Market operators in the Nigerian Stock Exchange (NSE) are optimistic that the newly listings rules for companies intending to be quoted at the Exchange would yield the desired result over time.
Some of the operators who spoke to Premium Times said the new rules, which became effective from April 1, 2012, would boost investors’ confidence in the market as well as encourage and attract more participants from the various sectors of the economy.
A market analyst and chief executive officer of Resources and Trust Company Limited, a business advisory firm, Opeyemi Agbaje, said encouraging more firms to come to the floor, “not through cohesion, but through the improvement of the stock market itself and the cost of listing,” is a good step in the right direction.
“Clearly, if we get some key sectors into the market, the market will grow exponentially,” Mr. Agbaje said. “Key sectors like the telecoms, the upstream oil and gas, and even reforms in the solid minerals (getting huge mining companies to come into the country) will further boost performance of the market.”
Mr. Agbaje however said the current state of the market makes the NSE’s $1trillion market capitalisation for 2016 a difficult task. “If you look at where we are now, you’ll be concern about the realisation of the target,” he said. “I think we should focus on this kind of things that the Exchange is doing to encourage more firms to come to the market.”
The Securities and Exchange Commission (SEC) last month gave a nod to the NSE on its amended listing rules, one of which stated that a company that sought listing must have been in operation for at least three years, as against the initial five years requirement.
The Exchange said it embarked on the review of the rules, including reinvigorating business development in order to achieve a market capitalisation of $1 trillion in five years; pay more attention to rule drafting and interpretation for market participants as well as aggressively pursue the listing of privatised government entities and significant corporations in different sectors.
“As far as investors are concern, if the revision of listings rules will make the capital market to bounce back, then we have no problem with that since this will also attract more companies to list at the Exchange,” the national chairman of the Progressive Shareholders Association of Nigeria (PSAN), Boniface Okezie, said.
“Three years tract record for companies that want to list at the Exchange is still okay.
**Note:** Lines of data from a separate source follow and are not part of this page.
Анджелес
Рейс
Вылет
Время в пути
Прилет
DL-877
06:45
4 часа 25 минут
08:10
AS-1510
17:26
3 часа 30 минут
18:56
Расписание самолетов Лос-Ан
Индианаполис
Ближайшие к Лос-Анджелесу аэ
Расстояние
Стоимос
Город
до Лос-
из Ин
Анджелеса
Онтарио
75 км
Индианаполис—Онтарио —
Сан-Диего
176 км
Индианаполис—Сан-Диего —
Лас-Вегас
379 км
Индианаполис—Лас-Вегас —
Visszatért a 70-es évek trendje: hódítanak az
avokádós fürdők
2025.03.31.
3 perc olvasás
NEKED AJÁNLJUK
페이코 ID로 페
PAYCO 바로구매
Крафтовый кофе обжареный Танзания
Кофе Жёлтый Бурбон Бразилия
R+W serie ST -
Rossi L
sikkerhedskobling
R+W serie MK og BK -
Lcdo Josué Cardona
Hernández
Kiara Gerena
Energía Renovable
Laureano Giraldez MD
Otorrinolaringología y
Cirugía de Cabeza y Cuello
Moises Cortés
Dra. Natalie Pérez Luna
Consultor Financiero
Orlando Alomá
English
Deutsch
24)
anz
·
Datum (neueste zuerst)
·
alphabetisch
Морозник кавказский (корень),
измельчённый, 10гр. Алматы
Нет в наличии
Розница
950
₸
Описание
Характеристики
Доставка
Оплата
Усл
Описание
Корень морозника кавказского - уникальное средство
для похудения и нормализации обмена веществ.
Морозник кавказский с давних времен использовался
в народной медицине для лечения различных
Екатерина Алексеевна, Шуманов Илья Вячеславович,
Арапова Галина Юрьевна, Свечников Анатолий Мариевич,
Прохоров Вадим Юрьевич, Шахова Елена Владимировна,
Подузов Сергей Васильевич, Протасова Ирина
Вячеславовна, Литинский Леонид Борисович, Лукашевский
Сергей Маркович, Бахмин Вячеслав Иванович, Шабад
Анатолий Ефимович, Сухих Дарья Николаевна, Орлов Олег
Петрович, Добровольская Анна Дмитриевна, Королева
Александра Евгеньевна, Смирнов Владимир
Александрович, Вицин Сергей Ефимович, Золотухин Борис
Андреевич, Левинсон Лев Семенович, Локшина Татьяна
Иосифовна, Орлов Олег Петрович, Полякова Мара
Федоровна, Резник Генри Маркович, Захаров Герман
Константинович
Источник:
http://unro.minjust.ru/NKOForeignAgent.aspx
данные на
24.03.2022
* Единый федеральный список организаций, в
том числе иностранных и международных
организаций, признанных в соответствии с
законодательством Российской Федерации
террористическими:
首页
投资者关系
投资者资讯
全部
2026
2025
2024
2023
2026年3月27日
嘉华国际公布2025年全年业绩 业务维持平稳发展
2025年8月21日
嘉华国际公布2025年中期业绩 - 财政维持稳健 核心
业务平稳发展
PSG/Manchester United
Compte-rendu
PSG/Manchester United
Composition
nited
With the three years indices, investors can still adjudge their experiences, see how they have run the companies, and estimate whether they can stand the test of time. For instance, investors can look out for how much dividends have these companies been able to pay among their directors. That could be a good yardstick to judge them.”
On the NSE’s $1trillion market capitalisation target by 2016, Mr. Okezie said he does not see the NSE achieving that target.
“Anyway, anybody can dream, but it depends on when or if the dream will materialize,” Mr. Okezie said. “The Exchange is still dreaming, because I have not seen anything on ground to attract such. The regulators themselves have to wake up. The fact that they are still having overbearing influence on the Exchange is a hindrance to realising such target.”
On the on-going probe of the capital market and its regulator, he said the revelation from the probe has affected investors’ confidence in the market.
“The confidence is no more there,” he noted. “But that should not stop the probe. The ad-hoc committee should ensure the probe goes on. What we (PSAN) are still insisting is that the Director General of the Securities and Exchange Commission, Arunma Oteh, should step aside, because her image has been tainted. There is no credibility. She can’t preside over that commission with all the unlawful spending credited to her.
“If she continues to be there, then there will be no confidence in the market at all. The earlier she steps aside, the better for the market. Those allegations and counter-allegations do not augur well for the market. In a normal market, she would have resigned by now.”